Print out the data precisely as it appears here, with no pictures.

------------------------

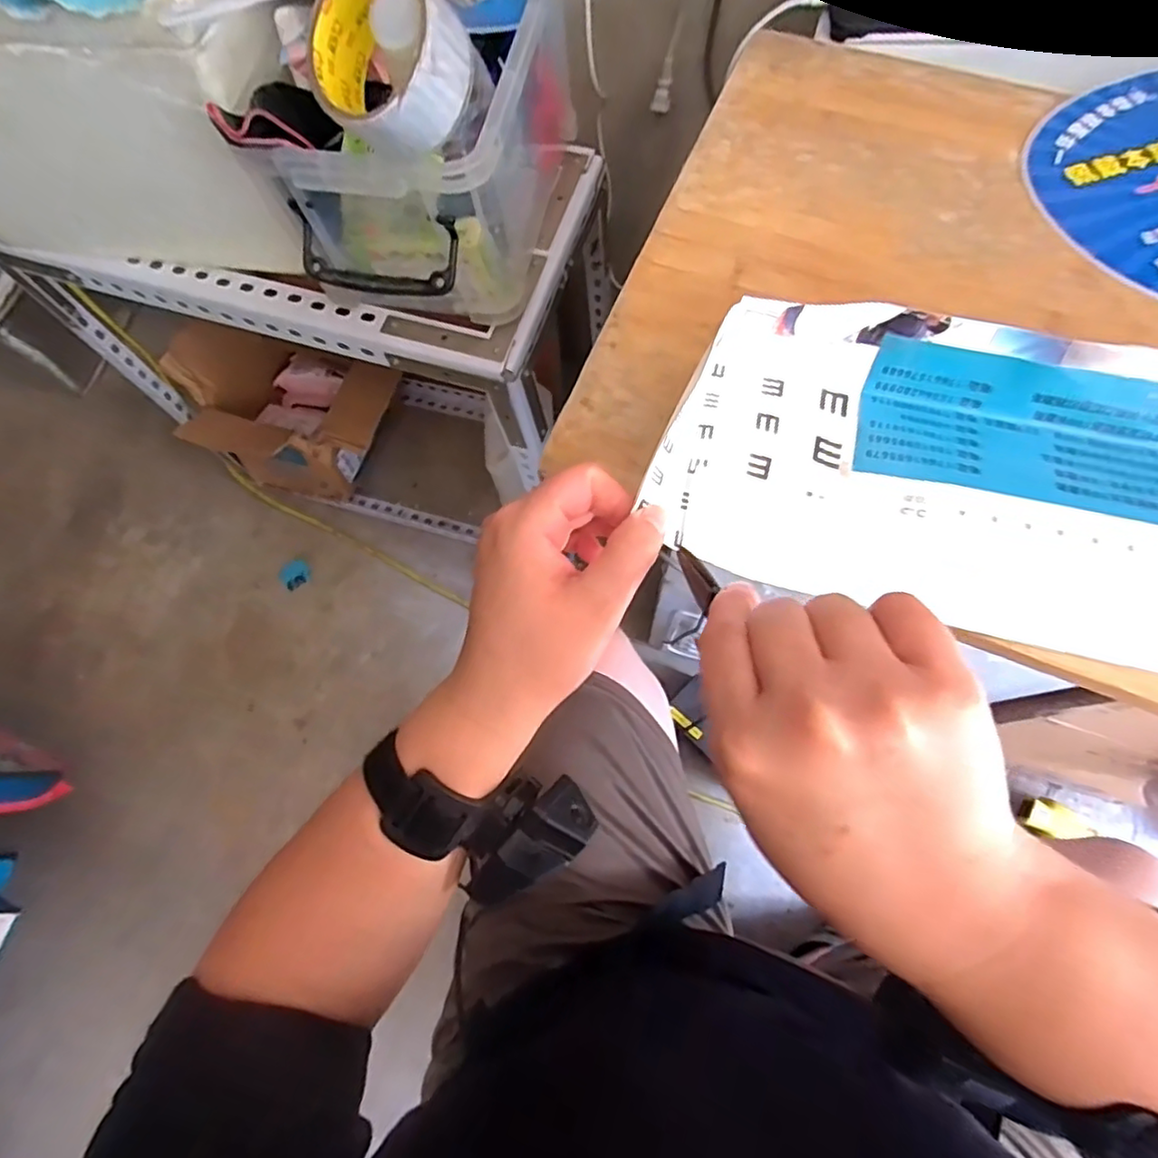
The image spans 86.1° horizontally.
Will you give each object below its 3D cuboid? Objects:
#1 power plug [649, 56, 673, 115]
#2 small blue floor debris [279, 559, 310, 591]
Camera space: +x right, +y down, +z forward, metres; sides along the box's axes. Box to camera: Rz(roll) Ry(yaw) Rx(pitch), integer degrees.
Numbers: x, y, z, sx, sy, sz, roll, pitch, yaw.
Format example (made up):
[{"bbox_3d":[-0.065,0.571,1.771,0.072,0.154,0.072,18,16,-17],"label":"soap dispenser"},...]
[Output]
[{"bbox_3d":[0.085,-0.493,0.620,0.016,0.045,0.009,28,54,11],"label":"power plug"},{"bbox_3d":[-0.483,-0.010,1.054,0.046,0.005,0.055,-33,69,-23],"label":"small blue floor debris"}]

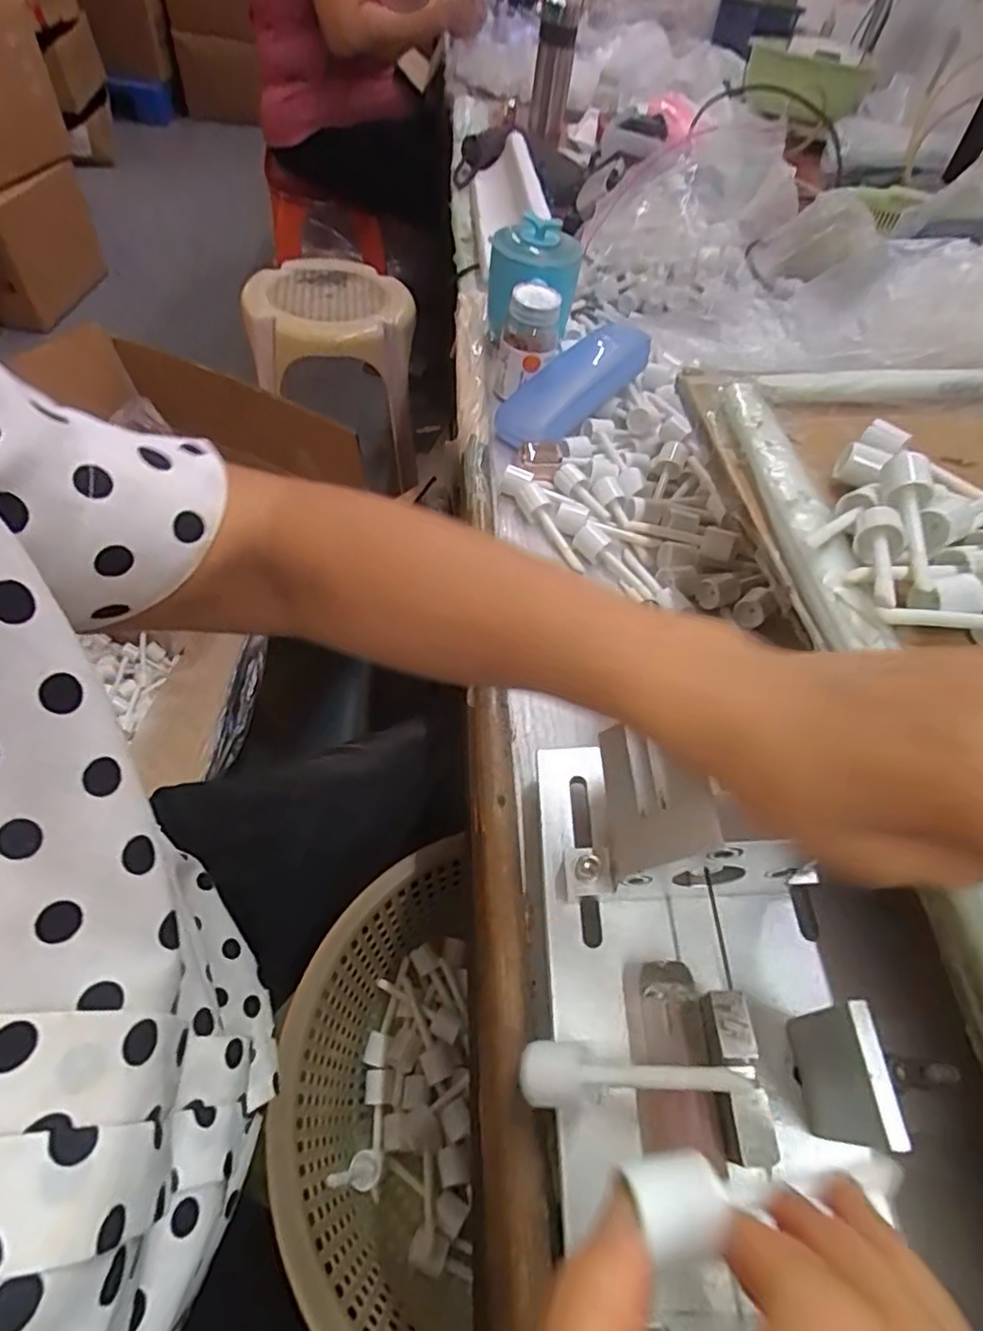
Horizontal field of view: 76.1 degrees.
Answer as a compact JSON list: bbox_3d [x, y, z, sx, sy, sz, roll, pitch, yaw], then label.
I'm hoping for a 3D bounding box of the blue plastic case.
[{"bbox_3d":[0.068,-0.225,0.515,0.147,0.034,0.068,-39,62,-5],"label":"blue plastic case"}]

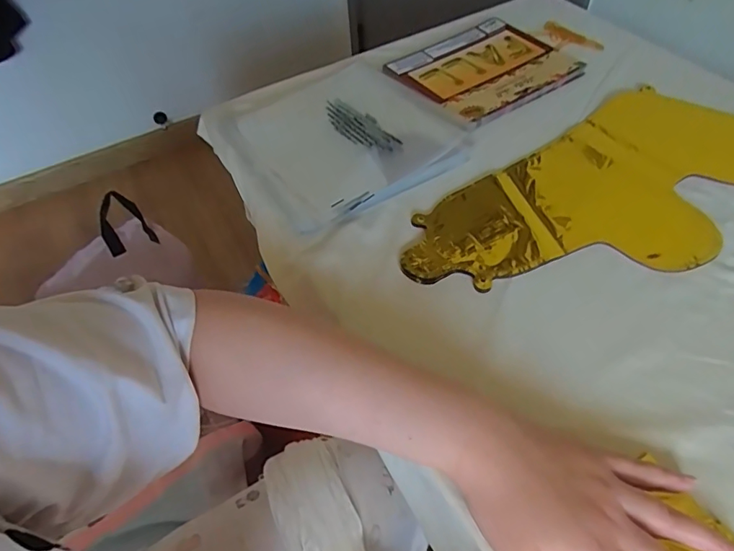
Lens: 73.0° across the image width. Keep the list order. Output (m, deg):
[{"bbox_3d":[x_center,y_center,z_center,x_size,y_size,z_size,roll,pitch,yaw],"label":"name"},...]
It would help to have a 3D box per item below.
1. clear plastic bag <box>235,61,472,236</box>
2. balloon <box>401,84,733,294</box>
[{"bbox_3d":[-0.025,-0.162,0.559,0.214,0.014,0.225,-28,55,-18],"label":"clear plastic bag"},{"bbox_3d":[0.242,-0.077,0.480,0.421,0.008,0.198,-31,56,-19],"label":"balloon"}]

------------------------

▶ Expected output
The image spans 86.1° horizontally.
Will you give each object below its 3D cuboid? Objects:
#1 power plug [649, 56, 673, 115]
#2 small blue floor debris [279, 559, 310, 591]
Camera space: +x right, +y down, +z forward, metres; sides along the box's axes. Box to camera: Rz(roll) Ry(yaw) Rx(pitch), integer degrees.
Numbers: x, y, z, sx, sy, sz, roll, pitch, yaw.
Format example (made up):
[{"bbox_3d":[-0.065,0.571,1.771,0.072,0.154,0.072,18,16,-17],"label":"soap dispenser"},...]
[Output]
[{"bbox_3d":[0.085,-0.493,0.620,0.016,0.045,0.009,28,54,11],"label":"power plug"},{"bbox_3d":[-0.483,-0.010,1.054,0.046,0.005,0.055,-33,69,-23],"label":"small blue floor debris"}]

Horizontal field of view: 76.1 degrees.
Answer as a compact JSON list: bbox_3d [x, y, z, sx, sy, sz, roll, pitch, yaw], then label.
I'm hoping for a 3D bounding box of the blue plastic case.
[{"bbox_3d":[0.068,-0.225,0.515,0.147,0.034,0.068,-39,62,-5],"label":"blue plastic case"}]

Lens: 73.0° across the image width. Keep the list order. Output (m, deg):
[{"bbox_3d":[x_center,y_center,z_center,x_size,y_size,z_size,roll,pitch,yaw],"label":"name"},...]
It would help to have a 3D box per item below.
1. clear plastic bag <box>235,61,472,236</box>
2. balloon <box>401,84,733,294</box>
[{"bbox_3d":[-0.025,-0.162,0.559,0.214,0.014,0.225,-28,55,-18],"label":"clear plastic bag"},{"bbox_3d":[0.242,-0.077,0.480,0.421,0.008,0.198,-31,56,-19],"label":"balloon"}]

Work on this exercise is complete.